Discharging, the rate was usually about .5c on a pack supposedly rated for 3-4c. I did put it on a 40 amps bike once as a test, and saw it could not do 2c very comfy, so I never put it on a controller stronger than 22 amps after that. With 20" wheel and the slow DD motor on that bike, it was very seldom that you saw more than 800w being pulled, even towing a trailer uphill, it just would not do 1000w continuous.
About half the time, including the discharge that day, the pack was paralleled with a 13 ah allcell pack, which also sagged like grannies tits under 2c. So lots of the discharge was 800w from a 33 ah combined pack. Typically, cycles were about 15 to 20 ah from the combined packs, or 10 ah from the single 20 ah.

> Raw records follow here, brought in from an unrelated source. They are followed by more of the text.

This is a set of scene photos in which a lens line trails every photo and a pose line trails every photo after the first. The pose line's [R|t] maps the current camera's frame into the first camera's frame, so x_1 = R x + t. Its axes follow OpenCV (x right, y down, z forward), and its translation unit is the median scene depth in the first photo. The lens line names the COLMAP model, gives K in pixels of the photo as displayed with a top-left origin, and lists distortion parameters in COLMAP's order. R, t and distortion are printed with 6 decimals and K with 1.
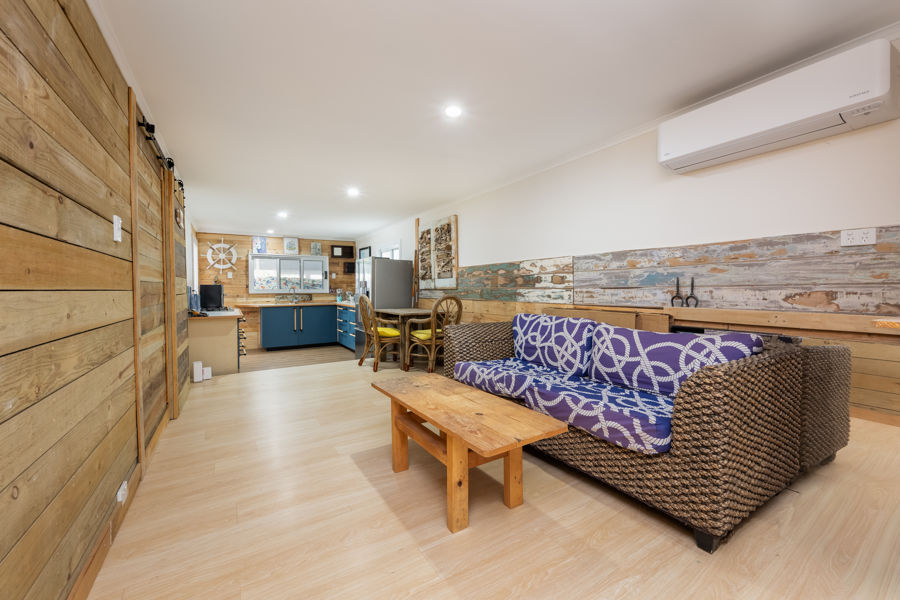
lens RADIAL K [[360.5, 0, 465.3], [0, 360.5, 297.1], [0, 0, 1]] dist [0.000016, -0.000015]
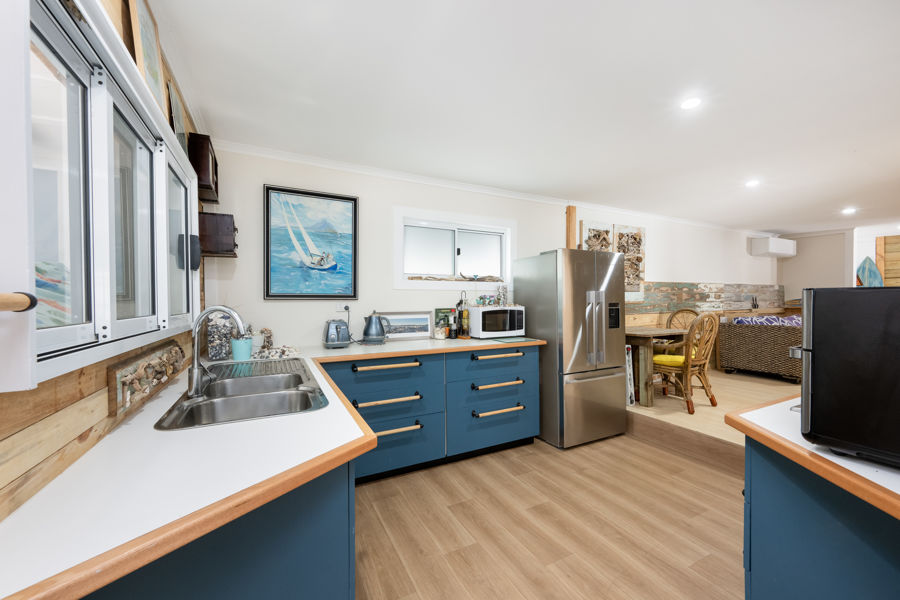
lens RADIAL K [[356.3, 0, 453.2], [0, 356.3, 302.7], [0, 0, 1]] dist [0.000160, 0.000033]
pose [[0.104118, -0.005573, 0.994549, -0.676105], [0.030466, 0.999533, 0.002412, -0.027157], [-0.994098, 0.030049, 0.104239, 0.912029]]
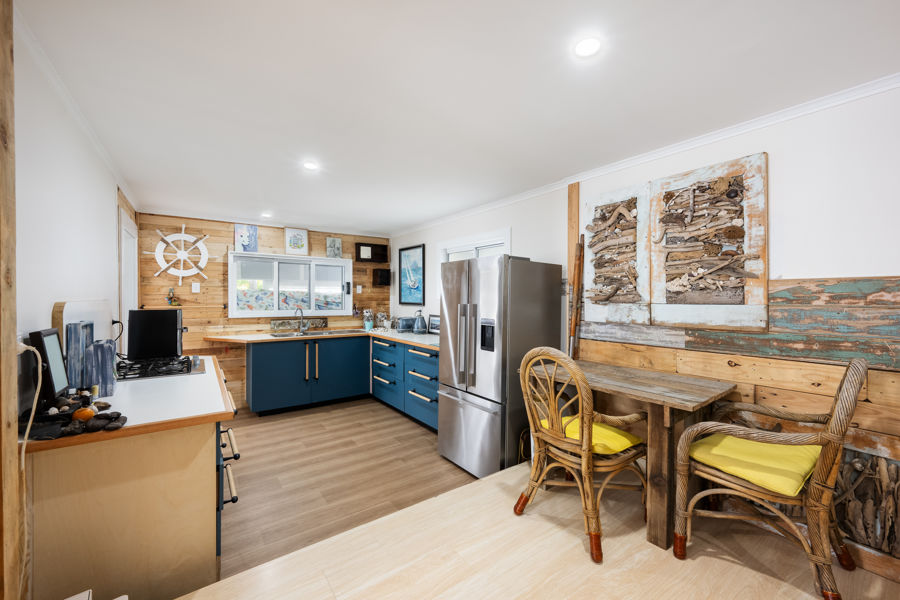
lens RADIAL K [[356.3, 0, 453.2], [0, 356.3, 302.7], [0, 0, 1]] dist [0.000160, 0.000033]
pose [[0.998791, 0.007621, 0.048569, -0.257190], [-0.007013, 0.999895, -0.012673, -0.031398], [-0.048661, 0.012317, 0.998739, 0.392732]]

The packs were never charged parallel. Always each one charged separately. If in a rush, I had two chargers. The packs were never connected paralell except when both were full, at 54.6v.
That day though,, both packs were run till the bms popped, for my spring capacity test. Each spring I do this, so I can plan a very long summer ride based on current capacity. I think perhaps the bms did allow one cell group to go below spec voltage. Then when it got full charging, a damaged cell went runaway.
The other just as likely cause, the bms or the charger or both allowed an overcharge of a normal cell. No way to tell which happened, there was no trace of the bms left after the fire. The bms was in a plastic case/ box, did this cause the bms to overheat and fail? who knows, the plastic box never got scorched or melted deformed. Never should have gotten that hot, even when in balance mode. But I do wonder if the balancers were still, or even ever, working. I had not checked individual cell group voltages since it was new, you had to open the box to get at the bms plug.
So in summary, other than it was a bargain pack from alibabba, nothing in this batteries history would make you suspect it was going to flame on recharge. There was not a loss of capacity from when it was new beyond normal, it was only 1.5 years old, it was seldom run lower than 75% Dod, it was not dropped, crashed, or rattled around dirt riding, or discharged at high rates. I did not heat this pack up each ride ( So the coroplast box did not cause it to get hotter), did not series connect it.
NO reason to think it would flame. BUT IT WAS VERY STUPID TO CHARGE IT SO CLOSE TO FLAMABLE SHIT.